1. Two Days, One Night
Country: Belgium/Italy/France
Director: Luc and Jean-Pierre Dardenne
Alternate Title: The Best Thing I Saw at TIFF
Every film is as personal to the viewer as it is the filmmaker, so the reason I’ve been going gaga over Two Days, One Night is because it seems like it was made specifically for me. Many are focusing on what the Dardennes are trying to say socially with the film, but to me, Two Days, One Night is a standout for having the most realistic portrayal of depression I’ve ever seen on film.

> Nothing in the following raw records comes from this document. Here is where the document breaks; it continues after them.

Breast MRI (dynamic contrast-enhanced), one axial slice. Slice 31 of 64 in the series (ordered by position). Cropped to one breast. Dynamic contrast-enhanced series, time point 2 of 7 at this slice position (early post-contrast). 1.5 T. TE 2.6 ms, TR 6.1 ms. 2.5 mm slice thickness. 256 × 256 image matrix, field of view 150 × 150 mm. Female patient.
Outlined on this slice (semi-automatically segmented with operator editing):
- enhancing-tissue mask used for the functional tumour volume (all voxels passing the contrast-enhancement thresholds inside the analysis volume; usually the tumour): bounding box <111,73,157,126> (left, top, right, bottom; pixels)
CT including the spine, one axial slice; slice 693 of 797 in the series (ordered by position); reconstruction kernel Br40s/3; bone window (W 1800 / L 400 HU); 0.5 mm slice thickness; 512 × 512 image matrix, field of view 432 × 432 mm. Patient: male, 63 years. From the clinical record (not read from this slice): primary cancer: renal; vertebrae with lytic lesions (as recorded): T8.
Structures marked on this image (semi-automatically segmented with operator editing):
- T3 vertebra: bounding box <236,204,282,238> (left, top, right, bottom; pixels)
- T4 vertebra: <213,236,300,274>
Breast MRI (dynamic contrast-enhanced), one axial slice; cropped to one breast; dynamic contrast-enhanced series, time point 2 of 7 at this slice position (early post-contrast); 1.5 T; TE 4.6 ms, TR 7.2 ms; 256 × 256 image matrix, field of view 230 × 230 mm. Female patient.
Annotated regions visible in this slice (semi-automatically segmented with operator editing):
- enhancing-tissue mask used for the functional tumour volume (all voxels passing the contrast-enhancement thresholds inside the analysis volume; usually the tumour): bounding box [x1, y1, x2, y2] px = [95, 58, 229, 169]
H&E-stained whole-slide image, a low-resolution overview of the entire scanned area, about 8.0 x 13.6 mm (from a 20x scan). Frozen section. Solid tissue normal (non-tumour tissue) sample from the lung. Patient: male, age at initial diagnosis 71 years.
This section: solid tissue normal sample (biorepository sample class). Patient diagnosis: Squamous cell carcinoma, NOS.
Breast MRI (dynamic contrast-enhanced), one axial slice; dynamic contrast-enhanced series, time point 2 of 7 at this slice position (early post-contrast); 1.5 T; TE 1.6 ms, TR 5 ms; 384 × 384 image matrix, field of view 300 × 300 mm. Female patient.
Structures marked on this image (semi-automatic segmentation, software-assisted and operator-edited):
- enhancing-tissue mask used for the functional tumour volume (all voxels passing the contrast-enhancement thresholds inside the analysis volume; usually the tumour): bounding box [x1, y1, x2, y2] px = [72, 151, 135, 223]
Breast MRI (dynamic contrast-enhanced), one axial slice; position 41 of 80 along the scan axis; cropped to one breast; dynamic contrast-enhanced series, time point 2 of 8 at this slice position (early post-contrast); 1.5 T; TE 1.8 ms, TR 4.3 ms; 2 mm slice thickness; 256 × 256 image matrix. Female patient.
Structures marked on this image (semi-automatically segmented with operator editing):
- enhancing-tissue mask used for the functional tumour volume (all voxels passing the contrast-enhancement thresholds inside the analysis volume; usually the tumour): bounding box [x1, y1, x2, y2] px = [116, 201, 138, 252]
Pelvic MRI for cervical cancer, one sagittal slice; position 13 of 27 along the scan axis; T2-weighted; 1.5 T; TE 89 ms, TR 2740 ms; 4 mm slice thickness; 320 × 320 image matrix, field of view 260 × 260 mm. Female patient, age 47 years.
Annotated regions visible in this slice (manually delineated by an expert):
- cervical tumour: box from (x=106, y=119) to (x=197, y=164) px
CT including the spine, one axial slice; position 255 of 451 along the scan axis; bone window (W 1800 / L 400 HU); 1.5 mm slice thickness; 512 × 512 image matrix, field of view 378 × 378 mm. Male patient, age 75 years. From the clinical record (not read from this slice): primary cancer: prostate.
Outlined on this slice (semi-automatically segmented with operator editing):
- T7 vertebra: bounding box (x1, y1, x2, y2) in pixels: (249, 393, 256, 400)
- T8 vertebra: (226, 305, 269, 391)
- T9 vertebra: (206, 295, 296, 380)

In a month where I’ve seen waaaaay too many Hollywood takes on mental illness, which overdramatize symptoms and offer cheap, comforting solutions, I was incredibly moved by how Cotillard and the Dardennes created a heroine like Sandra, who embodies all the ugliest elements of mental illness, but thanks to the help of those around her –sometimes through extraordinary acts of kindness, and sometimes through simple every day ones- fights her disease honestly. There's are no marquee messages about mental illness in Two Days, One Night, or uplifting montages of life improving by eliding over the hard work it takes to earn happiness. It’s just 60 hours in the life of one incredible woman as she faces down the fear that comes with having hope, and wanting something out of life.